Thursday, November 15, 2007

Travel restrictions for people with HIV/AIDS


Globalisation has made the world a much smaller place with ease of transport and greater accessibility in literal and figurative terms. People travel a lot more than what they used to earlier. Despite condemnation at the global level regarding travel and entry restriction for people infected with HIV there are some countries that place such entry restrictions, with a few even banning visits just for short trips like tourism or business travel. Such restrictions have been condemned by organisations such as UNAIDS, who point out that they serve no useful purpose at all but are highly discriminatory.
Since the late 1980s the United States has effectively banned routine entry for people with HIV. If you’re HIV-positive and want to visit the US you have to go through a very complex procedure and obtain a special visa which can take months to obtain. People with HIV who have travelled to the US without this visa have sometimes been stopped by immigration or customs officials, detained, and deported.

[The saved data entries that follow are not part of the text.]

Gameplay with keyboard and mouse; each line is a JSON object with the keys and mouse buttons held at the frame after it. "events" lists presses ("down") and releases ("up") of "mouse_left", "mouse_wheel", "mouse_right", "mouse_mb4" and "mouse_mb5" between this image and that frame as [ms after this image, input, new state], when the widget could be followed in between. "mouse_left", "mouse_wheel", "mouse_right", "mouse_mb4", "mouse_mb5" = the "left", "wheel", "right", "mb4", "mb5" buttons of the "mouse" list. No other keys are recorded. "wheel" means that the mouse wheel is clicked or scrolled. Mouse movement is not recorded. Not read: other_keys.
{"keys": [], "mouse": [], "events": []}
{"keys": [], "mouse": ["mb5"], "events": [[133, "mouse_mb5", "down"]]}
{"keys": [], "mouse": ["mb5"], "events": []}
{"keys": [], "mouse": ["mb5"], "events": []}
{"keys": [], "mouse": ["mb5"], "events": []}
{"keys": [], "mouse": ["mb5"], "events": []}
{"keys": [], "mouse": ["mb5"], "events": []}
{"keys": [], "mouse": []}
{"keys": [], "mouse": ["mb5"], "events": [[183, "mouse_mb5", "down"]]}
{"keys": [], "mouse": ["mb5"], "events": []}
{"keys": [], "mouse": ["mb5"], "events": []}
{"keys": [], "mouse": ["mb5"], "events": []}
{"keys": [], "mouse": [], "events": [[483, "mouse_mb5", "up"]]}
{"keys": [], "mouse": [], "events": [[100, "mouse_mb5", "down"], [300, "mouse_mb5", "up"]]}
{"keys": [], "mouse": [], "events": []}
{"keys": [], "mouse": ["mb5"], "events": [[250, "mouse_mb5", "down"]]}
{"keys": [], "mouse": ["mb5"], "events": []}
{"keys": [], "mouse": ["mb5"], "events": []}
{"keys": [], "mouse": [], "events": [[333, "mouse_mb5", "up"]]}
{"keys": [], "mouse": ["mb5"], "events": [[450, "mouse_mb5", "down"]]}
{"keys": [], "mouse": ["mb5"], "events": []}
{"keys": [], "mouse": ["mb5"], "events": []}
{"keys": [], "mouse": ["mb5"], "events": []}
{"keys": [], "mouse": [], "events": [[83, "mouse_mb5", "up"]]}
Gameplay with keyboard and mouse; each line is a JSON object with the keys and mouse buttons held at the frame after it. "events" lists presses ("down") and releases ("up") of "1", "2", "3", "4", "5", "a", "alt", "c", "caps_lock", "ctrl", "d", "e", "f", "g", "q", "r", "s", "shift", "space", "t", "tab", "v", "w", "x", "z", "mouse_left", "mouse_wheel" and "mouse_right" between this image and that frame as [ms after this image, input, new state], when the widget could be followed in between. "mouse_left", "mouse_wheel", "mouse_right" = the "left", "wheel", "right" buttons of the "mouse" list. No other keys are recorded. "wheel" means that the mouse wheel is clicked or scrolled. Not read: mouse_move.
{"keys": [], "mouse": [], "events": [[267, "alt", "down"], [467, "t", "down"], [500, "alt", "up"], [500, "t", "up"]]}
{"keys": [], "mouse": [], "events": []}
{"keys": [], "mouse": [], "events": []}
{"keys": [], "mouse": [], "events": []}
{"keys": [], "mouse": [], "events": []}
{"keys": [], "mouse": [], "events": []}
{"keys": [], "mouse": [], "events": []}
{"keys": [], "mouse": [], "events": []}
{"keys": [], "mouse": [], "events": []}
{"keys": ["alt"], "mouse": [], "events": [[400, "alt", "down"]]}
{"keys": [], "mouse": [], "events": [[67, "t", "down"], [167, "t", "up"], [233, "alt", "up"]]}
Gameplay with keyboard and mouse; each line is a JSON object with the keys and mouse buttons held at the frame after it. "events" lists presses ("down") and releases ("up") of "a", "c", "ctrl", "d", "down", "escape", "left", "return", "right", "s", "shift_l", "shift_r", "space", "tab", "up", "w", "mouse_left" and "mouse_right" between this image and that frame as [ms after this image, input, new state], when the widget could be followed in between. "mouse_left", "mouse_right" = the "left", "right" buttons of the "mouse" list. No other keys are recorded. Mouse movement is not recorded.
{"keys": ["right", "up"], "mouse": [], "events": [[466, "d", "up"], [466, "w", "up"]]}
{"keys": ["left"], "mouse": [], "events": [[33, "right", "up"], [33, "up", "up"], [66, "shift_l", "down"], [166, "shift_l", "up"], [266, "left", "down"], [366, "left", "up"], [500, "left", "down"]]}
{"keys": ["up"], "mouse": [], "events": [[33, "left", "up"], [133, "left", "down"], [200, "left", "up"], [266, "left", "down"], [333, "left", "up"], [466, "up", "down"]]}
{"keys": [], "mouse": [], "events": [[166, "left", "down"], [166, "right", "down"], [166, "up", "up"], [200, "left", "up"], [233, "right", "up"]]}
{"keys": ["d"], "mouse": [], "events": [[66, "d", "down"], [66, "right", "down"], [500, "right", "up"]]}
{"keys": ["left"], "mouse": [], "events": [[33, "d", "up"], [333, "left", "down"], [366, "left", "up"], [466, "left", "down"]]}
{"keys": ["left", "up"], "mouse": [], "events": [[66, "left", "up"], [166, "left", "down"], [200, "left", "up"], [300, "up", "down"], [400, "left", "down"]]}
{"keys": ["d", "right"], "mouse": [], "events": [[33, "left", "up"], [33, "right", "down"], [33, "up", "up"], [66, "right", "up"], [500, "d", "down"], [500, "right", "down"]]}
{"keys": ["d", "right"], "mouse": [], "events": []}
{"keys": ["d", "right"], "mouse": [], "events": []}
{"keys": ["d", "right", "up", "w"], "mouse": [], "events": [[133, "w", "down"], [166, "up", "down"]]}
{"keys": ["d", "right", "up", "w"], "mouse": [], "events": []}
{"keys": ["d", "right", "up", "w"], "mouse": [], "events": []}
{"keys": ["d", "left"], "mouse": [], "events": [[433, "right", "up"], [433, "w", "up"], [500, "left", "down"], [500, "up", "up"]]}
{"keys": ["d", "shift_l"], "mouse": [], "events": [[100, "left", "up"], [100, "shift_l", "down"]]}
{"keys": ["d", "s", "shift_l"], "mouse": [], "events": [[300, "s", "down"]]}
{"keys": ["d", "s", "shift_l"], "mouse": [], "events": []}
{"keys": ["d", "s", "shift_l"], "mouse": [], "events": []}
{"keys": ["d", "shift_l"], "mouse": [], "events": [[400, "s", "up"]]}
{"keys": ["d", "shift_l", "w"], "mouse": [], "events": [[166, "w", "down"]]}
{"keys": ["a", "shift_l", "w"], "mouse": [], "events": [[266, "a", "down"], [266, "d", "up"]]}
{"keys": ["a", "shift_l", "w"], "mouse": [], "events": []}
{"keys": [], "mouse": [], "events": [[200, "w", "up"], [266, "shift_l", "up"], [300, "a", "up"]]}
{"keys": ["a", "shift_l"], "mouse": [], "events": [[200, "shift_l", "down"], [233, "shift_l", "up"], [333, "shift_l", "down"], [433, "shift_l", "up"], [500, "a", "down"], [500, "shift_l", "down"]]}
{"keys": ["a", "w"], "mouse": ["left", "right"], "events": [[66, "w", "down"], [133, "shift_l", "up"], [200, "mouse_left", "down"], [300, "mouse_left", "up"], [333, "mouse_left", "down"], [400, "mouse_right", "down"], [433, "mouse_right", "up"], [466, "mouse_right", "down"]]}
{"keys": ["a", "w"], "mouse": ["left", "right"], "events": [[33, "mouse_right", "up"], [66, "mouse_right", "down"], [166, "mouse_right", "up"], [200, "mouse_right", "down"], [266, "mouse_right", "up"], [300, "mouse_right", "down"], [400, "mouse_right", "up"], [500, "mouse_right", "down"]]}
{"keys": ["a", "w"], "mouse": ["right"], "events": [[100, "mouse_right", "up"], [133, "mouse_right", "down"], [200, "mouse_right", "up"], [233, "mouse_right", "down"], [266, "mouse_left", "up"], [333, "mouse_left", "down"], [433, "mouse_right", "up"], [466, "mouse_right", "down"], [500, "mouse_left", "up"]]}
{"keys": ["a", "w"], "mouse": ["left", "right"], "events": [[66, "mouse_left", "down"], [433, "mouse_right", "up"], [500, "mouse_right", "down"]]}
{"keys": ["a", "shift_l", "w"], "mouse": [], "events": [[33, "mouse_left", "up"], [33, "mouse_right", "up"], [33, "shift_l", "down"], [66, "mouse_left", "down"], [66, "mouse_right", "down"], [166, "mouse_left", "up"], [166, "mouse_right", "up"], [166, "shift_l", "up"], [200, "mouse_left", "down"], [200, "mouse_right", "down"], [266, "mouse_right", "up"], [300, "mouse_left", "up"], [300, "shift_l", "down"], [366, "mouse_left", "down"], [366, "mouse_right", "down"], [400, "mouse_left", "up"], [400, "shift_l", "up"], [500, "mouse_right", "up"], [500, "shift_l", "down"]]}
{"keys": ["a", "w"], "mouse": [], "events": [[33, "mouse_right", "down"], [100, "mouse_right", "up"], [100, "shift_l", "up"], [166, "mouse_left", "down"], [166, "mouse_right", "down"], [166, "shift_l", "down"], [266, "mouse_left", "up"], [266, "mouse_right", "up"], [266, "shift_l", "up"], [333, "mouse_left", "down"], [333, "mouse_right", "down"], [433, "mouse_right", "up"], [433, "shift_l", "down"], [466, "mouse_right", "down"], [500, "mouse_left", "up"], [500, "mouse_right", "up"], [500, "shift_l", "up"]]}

On World AIDS Day last year, the US president, George Bush, announced that he’d issued instructions to allow “a more streamlined process” for the issuing of entry visas for people with HIV.
But new draft guidelines issued by the US government suggest that people with HIV will still have to obtain special permission to enter the country and will only be allowed to visit the US twice in any twelve-month period for visits of less than 30 days.
The draft guidelines still require people with HIV to visit a US embassy or consulate before their planned visit and to declare that they have HIV. For a visa to be issued, it’s also necessary for a person with HIV to be in good health, have enough medication for their proposed visit, and to understand the “nature, severity and communicability of HIV.”
This immediately eliminates anyone wanting to visit another country for medical treatment purposes.
But more than anything what it does is the exact opposite of normalizing the disease. By placing specific restrictions only for HIV countries like the USA are perpetuating the fear, discrimination and ignorance that experts have been trying so hard to dispel since two decades.
The restrictions violate the basic human rights of HIV infected people failing to recognize that they are individuals with legitimate needs like other people. A simple wish that a person might have of seeing the world could become a battleground for medico-legal issues due to such travel restrictions.
Moreover such a hypocritical attitude by USA is detrimental to the fight against AIDS and totally against the democratic image that Uncle Sam tries to project.

If this virus does not see any national or regional boundaries, why should we?